现在我们已经为自己构建了一些方便的工具,解决问题并不难。

第一步是解析字符串列表并将其转换为Person对象:

def parse_person(text):
    data=map(str.strip,text.split(','))
    lastname=data[0]
    firstname=data[1]
    gender=data[-1]
    ymd=map(int,data[2:-1])
    return Person(lastname,firstname,gender,*ymd)
johns=map(parse_person,L1)
peeps=map(parse_person,L2)

接下来我们将peeps重组为家庭成员的字典:

family=collections.defaultdict(list)
for person in peeps:
    family[person.lastname].append(person)

最后,您只需遍历johns 和每个john 的家庭成员,比较发布日期并报告结果。

完整的脚本可能如下所示:

import datetime as dt
import dateutil.relativedelta as relativedelta
import pprint
import collections

class VagueDateDelta(object):
    def __init__(self,years=None,months=None,days=None):
        self.years=years
        self.months=months
        self.days=days
    def __str__(self):
        if self.days is not None and self.months is not None:
            return '{s.years} years, {s.months} months, {s.days} days'.format(s=self)
        elif self.months is not None:
            return '{s.years} years, {s.months} months'.format(s=self)
        else:
            return '{s.years} years'.format(s=self)

class VagueDate(object):
    def __init__(self,year=None,month=None,day=None):
        self.year=year
        self.month=month
        self.day=day
    def __sub__(self,other):
        d1=self.asdate()
        d2=other.asdate()
        rd=relativedelta.relativedelta(d1,d2)
        years=rd.years
        months=rd.months if self.month and other.month else None
        days=rd.days if self.day and other.day else None
        return VagueDateDelta(years,months,days)
    def asdate(self):
        # You've got to make some kind of arbitrary decision when comparing
        # vague dates. Here I make the arbitrary decision that missing info
        # will be treated like 1s for the purpose of calculating differences.
        return dt.date(self.year,self.month or 1,self.day or 1)
    def __str__(self):
        if self.day is not None and self.month is not None:
            return '{s.year}, {s.month}, {s.day}'.format(s=self)
        elif self.month is not None:
            return '{s.year}, {s.month}'.format(s=self)
        else:
            return '{s.year}'.format(s=self)

class Person(object):
    def __init__(self,lastname,firstname,gender=None,year=None,month=None,day=None):
        self.lastname=lastname
        self.firstname=firstname
        self.ymd=VagueDate(year,month,day)
        self.gender=gender
    def age_diff(self,other):
        return self.ymd-other.ymd
    def __str__(self):
        fmt='{s.lastname}, {s.firstname} ({s.gender}) ({d.year},{d.month},{d.day})'
        return fmt.format(s=self,d=self.ymd)
    __repr__=__str__
    def __lt__(self,other):
        d1=self.ymd.asdate()
        d2=other.ymd.asdate()
        return d1<d2

def parse_person(text):
    data=map(str.strip,text.split(','))
    lastname=data[0]
    firstname=data[1]
    gender=data[-1]
    ymd=map(int,data[2:-1])
    return Person(lastname,firstname,gender,*ymd)

def main():
    L1=['Smith, John, 2008, 12, 10, Male', 'Bates, John, 2006, 1, Male',
        'Johnson, John, 2009, 1, 28, Male', 'James, John, 2008, 3, Male']
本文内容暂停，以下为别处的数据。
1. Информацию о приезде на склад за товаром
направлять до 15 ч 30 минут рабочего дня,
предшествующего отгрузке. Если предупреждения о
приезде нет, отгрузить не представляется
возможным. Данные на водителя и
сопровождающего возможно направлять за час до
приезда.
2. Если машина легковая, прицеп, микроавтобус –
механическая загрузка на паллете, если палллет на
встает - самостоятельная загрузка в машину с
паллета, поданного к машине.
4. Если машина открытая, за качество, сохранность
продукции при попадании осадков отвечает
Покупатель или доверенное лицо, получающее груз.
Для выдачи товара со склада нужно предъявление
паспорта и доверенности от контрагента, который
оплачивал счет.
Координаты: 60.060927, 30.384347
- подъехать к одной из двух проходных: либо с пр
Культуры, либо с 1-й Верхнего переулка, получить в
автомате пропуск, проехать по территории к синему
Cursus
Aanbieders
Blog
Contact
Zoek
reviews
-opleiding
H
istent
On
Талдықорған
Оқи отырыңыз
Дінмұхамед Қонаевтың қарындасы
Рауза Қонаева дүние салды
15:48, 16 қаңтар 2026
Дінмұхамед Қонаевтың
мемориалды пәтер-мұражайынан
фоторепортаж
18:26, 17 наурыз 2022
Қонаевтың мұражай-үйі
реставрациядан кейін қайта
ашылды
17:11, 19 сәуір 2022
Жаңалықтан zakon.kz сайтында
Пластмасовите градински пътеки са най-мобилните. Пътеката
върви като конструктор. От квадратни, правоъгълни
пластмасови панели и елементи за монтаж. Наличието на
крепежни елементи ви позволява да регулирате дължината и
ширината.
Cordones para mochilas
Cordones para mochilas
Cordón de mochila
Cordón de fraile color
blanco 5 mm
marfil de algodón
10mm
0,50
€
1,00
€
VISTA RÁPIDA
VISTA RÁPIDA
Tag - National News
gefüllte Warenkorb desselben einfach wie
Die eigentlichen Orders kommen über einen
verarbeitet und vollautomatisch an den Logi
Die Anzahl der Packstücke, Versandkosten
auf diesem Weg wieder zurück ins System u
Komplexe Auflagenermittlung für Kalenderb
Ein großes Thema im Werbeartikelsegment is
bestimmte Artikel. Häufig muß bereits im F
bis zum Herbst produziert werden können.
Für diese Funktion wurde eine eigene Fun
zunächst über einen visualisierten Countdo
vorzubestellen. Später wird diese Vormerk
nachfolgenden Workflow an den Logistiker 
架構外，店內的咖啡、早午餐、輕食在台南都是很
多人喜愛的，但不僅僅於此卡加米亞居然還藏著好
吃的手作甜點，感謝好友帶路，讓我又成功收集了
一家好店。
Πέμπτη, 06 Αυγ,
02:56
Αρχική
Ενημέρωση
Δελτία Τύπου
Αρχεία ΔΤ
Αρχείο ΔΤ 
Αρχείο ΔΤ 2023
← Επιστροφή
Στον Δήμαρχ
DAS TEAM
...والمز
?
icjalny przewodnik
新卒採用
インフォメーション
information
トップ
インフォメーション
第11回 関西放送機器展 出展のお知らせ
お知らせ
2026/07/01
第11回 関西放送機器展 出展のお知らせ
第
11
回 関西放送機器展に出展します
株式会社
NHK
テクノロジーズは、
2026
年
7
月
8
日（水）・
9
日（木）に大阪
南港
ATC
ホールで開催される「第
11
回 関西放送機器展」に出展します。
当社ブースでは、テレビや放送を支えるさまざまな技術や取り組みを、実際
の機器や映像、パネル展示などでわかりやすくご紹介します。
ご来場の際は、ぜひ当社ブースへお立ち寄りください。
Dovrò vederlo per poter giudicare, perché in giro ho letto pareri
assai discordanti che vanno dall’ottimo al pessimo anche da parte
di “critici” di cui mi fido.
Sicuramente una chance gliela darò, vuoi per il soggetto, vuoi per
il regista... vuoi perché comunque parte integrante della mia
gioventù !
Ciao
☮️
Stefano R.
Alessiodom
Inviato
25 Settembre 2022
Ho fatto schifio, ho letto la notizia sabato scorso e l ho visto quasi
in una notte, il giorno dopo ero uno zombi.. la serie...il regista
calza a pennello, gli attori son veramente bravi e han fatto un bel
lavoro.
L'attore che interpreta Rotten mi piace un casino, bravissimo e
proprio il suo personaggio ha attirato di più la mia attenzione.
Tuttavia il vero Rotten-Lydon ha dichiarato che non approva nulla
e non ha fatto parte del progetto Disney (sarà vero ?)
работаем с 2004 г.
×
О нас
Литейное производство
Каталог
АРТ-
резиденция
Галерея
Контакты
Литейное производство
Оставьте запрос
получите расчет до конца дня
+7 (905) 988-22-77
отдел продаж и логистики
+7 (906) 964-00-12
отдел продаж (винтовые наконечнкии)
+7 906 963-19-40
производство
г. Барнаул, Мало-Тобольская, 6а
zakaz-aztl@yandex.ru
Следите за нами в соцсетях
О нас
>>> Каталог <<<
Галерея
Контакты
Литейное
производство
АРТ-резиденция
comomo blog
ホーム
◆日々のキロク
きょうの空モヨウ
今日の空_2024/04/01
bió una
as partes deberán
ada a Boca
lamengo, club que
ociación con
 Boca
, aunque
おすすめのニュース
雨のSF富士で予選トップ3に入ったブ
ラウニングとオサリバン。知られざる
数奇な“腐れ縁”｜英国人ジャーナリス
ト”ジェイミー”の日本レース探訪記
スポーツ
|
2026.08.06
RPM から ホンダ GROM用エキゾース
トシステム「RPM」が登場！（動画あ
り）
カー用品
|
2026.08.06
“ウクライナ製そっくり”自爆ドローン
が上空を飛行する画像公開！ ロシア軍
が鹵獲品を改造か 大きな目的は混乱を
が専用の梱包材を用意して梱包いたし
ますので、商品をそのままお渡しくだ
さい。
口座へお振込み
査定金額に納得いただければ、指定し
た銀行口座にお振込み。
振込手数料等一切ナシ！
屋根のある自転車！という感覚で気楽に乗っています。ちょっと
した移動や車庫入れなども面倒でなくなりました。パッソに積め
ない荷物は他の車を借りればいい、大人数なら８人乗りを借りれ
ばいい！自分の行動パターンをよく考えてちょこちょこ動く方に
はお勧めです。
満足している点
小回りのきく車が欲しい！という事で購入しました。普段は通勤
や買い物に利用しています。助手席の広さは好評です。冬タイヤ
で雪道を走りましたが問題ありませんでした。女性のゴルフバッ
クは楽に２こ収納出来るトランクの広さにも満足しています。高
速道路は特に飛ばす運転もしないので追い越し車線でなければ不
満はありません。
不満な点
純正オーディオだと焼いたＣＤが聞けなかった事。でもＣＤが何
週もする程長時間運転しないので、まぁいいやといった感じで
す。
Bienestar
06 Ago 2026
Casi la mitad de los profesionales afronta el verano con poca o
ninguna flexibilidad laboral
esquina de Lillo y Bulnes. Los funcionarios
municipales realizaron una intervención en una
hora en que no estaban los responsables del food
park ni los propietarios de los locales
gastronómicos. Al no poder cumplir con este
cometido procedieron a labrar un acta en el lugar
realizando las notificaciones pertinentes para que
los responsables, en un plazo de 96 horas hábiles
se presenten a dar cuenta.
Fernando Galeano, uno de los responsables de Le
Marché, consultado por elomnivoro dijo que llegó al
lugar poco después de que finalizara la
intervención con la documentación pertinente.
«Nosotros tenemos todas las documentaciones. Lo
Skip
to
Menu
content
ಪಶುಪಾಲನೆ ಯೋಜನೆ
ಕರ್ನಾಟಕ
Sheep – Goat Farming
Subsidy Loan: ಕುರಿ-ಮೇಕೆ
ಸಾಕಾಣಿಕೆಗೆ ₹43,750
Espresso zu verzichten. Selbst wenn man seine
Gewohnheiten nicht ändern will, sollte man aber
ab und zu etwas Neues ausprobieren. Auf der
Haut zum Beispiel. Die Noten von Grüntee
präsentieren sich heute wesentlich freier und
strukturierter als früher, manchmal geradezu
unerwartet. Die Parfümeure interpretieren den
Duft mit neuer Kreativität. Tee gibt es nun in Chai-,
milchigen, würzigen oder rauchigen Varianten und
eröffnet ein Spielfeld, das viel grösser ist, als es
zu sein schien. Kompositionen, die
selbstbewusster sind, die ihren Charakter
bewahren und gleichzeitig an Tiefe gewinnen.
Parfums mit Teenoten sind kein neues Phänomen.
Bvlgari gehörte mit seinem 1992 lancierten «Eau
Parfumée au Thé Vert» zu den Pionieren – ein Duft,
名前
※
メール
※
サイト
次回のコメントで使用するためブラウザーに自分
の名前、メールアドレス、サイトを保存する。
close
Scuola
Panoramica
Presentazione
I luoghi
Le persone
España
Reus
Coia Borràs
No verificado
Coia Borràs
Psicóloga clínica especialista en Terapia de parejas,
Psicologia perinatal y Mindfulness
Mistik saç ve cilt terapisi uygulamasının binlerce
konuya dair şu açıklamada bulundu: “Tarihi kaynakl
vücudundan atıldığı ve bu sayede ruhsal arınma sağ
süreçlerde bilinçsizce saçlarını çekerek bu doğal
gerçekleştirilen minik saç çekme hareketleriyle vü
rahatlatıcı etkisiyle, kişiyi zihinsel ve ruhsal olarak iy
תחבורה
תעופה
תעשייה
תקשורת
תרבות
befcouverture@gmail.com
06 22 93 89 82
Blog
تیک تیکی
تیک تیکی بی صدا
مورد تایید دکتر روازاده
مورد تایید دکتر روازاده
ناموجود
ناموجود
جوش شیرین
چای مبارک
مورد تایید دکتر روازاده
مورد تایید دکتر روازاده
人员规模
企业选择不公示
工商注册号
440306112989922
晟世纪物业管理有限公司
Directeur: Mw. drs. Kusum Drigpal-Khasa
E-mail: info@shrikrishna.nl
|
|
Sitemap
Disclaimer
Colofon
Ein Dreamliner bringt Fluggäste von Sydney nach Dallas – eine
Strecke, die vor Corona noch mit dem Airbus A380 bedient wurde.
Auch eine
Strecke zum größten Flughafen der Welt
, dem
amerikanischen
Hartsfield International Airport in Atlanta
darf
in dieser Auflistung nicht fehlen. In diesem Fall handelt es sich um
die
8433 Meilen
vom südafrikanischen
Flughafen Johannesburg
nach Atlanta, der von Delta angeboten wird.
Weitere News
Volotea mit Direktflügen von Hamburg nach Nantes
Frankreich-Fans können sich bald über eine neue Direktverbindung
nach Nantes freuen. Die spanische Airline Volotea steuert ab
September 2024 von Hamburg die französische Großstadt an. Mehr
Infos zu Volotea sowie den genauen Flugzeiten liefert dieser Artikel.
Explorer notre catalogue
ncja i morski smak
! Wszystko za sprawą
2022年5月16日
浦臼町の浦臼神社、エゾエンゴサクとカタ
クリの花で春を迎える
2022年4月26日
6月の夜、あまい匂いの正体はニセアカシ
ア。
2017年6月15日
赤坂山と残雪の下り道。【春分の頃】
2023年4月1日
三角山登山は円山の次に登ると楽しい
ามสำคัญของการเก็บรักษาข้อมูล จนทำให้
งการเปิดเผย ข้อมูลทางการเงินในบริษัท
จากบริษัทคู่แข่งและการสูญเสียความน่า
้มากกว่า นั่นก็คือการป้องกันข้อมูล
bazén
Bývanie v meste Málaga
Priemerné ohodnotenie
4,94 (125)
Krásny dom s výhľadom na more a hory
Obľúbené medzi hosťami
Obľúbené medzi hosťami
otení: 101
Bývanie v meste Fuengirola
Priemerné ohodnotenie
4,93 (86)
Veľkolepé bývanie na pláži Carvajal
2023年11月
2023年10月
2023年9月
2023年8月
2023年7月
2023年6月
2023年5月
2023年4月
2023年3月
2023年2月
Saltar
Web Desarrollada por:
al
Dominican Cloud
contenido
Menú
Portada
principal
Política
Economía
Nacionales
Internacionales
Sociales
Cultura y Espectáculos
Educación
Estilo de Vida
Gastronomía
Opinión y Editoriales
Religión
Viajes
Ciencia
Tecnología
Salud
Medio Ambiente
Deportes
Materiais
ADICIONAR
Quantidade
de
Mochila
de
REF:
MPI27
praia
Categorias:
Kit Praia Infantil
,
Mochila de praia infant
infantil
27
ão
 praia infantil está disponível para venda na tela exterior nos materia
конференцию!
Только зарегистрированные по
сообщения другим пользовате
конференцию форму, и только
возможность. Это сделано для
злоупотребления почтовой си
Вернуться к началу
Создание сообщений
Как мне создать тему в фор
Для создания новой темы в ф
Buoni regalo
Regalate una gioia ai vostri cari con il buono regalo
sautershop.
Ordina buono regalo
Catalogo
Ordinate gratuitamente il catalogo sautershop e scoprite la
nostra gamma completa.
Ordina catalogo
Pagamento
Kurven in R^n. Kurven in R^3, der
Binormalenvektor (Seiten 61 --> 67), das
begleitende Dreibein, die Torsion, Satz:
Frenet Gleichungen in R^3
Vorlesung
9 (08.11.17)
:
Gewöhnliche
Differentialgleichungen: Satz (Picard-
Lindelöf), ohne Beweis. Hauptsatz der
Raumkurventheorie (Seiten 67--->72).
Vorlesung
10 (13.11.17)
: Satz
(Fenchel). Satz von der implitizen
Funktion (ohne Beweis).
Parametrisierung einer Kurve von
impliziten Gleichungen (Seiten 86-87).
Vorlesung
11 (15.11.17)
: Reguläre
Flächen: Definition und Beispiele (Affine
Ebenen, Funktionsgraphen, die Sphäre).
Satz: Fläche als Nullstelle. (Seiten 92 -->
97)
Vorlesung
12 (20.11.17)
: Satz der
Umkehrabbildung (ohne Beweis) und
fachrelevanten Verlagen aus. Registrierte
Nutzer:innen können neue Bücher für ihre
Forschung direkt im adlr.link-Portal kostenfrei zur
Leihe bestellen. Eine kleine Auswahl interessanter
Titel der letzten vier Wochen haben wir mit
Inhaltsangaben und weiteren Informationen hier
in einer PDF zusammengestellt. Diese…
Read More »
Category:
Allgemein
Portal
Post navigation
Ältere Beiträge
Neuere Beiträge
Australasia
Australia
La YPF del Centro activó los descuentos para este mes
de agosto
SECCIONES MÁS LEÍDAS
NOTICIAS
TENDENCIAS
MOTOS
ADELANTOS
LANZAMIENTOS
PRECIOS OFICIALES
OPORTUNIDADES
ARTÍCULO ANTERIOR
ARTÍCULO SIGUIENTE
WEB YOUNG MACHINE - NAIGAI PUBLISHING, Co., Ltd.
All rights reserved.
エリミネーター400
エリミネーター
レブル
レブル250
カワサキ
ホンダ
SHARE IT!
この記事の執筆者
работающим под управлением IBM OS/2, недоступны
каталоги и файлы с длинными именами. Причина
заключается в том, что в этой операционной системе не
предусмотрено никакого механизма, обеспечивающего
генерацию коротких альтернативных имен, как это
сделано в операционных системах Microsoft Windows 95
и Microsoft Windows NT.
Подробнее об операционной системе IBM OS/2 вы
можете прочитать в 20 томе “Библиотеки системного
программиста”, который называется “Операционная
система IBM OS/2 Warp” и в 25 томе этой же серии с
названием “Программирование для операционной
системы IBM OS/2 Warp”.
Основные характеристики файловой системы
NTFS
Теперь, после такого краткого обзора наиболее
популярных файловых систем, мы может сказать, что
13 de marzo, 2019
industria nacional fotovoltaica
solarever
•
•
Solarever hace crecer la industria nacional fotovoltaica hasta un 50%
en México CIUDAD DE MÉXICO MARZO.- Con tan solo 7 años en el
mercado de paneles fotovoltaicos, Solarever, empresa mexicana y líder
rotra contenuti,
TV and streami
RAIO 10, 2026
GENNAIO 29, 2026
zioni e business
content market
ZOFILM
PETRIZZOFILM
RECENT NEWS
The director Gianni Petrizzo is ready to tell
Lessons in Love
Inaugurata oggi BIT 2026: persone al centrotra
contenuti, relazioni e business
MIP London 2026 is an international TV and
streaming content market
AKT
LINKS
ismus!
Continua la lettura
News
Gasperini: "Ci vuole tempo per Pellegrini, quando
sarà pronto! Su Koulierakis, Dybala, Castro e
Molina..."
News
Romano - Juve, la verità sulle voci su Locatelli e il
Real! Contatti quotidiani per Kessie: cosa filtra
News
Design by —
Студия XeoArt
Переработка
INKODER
    L2=['Smith, Joy, 2008, 12, 10, Female', 'Smith, Kevin, 2008, 12, 10, Male',
        'Smith, Matt, 2008, 12, 10, Male', 'Smith, Carol, 2000, 12, 11, Female',
        'Smith, Sue, 2000, 12, 11, Female', 'Johnson, Alex, 2008, 3, Male',
        'Johnson, Emma, 2008, 3, Female', 'James, Peter, 2008, 3, Male',
        'James, Chelsea, 2008, 3, Female']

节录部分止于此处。